Historical and historiographical
approach
This
study adopts a multi-method historical approach, combining archival research,
historiographical analysis, and qualitative interpretation to examine the
growth of the coir industry and the emergence of labor organization in
Travancore, with special reference to coir factories and workers of Muhamma and
Mararikulam. The methodology is designed to situate local labor experiences
within broader structural, institutional, and ideological transformations,
while remaining attentive to the specificity of place, production, and class
formation [28, 29].
Historical sources and archival
research
Primary
historical evidence for this study is drawn from a range of archival and
documentary sources, including government reports of the Travancore state,
factory inspection records, labor department files, coir industry surveys,
proceedings of the Travancore Labor Association, and early trade union
publications [30,5,31]. These sources are supplemented by contemporaneous
newspaper reports, vernacular periodicals, and pamphlets that documented labor
disputes, strikes, wage negotiations, and factory conditions in the Alappuzha
region [7,32]. Particular attention is paid to references to Muhamma and
Mararikulam, which emerge repeatedly in official correspondence and press
reports as centers of coir factory labor and labor mobilization. Factory-level
evidence, where available, is used to reconstruct everyday labor regimes,
including wage systems, working hours, gendered divisions of labor, and
disciplinary practices [9,15]. Given the fragmentary nature of industrial
records in traditional sectors, the study employs a critical reading of state
documents, recognizing their regulatory and managerial bias, while
triangulating them with worker-generated sources and union narratives [33,34].
Oral histories and memory as
supplementary evidence
Oral
testimonies of former coir workers, union activists, and community elders from
Muhamma and Mararikulam are used selectively to supplement archival gaps, particularly
regarding factory routines, informal organizing, and everyday experiences of
labor and protest.
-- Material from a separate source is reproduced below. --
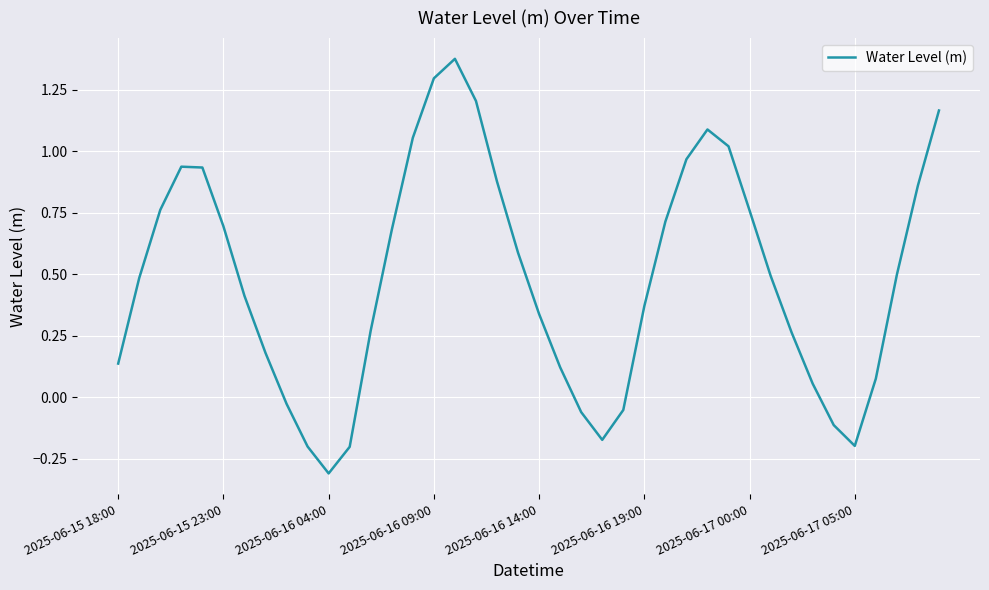

What is the difference between the maximum and minimum values?

1.7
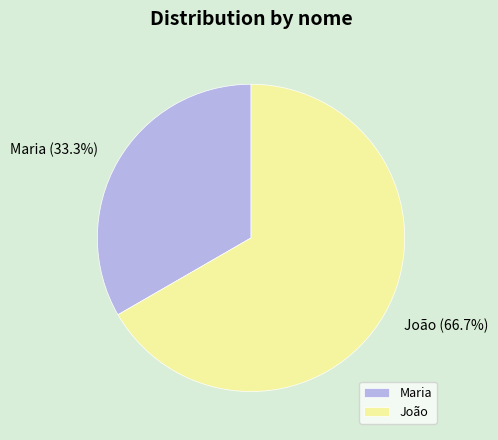

What is the majority slice?

João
Oral history is treated not as a substitute for documentary
evidence but as a means to access lived experiences and subjective
interpretations of labor relations that remain underrepresented in official
archives [35;36]. These narratives are analyzed critically, with attention to
memory, retrospective interpretation, and intergenerational transmission of
labor histories [11].
Historiographical
framework
Historiographical,
the study is positioned at the intersection of labor history, social history,
and political economy. It engages critically with existing scholarship on
Kerala’s labor movements, which has largely focused on plantation labor, agricultural
struggles, and post-independence trade unionism, often overlooking traditional
industries such as coir [17,3,4]. By foregrounding coir factory workers, the
paper seeks to extend debates on working-class formation to include labor in
small-scale, export-oriented, and gender-intensive industries [14,27]. The
study also draws on Marxian and neo-Marxian perspectives on class formation,
particularly the emphasis on production relations, wage dependency, and
collective struggle as constitutive of class consciousness [37,26]. At the same
time, it remains attentive to the critiques advanced by subaltern studies
scholars regarding the heterogeneity of labor, the role of caste and gender,
and the limits of class-centric narratives in South Asian contexts [13,38].
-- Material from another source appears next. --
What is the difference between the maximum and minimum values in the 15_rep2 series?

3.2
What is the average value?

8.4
Spatial and micro historical
orientation
Methodologically,
the paper adopts a micro historical orientation by focusing on Muhamma and
Mararikulam as localized sites of labor organization, while situating these
local experiences within wider regional and national labor networks [39, 40].
This approach allows for a nuanced examination of how factory spaces,
neighborhoods, and union offices functioned as arenas of everyday political
practice and class solidarity. Spatial concentration of coir factories in these
localities facilitated sustained interaction among workers, enabling the
diffusion of organizational strategies and political ideas associated with the
Travancore Labor Association and later trade unions.
Analytical Strategy and Limitations
Analytically,
the study employs thematic coding of archival and oral materials around key
categories such as production regimes, labor discipline, wage struggles, union
formation, and class solidarity. Chronological reconstruction is combined with
thematic analysis to trace both continuity and change in labor organization
from the early twentieth century to the contemporary period [29]. The study
acknowledges limitations arising from uneven archival preservation,
particularly the scarcity of factory-level records and women’s voices, and
addresses these through methodological triangulation and critical
historiographical reflection [34,33].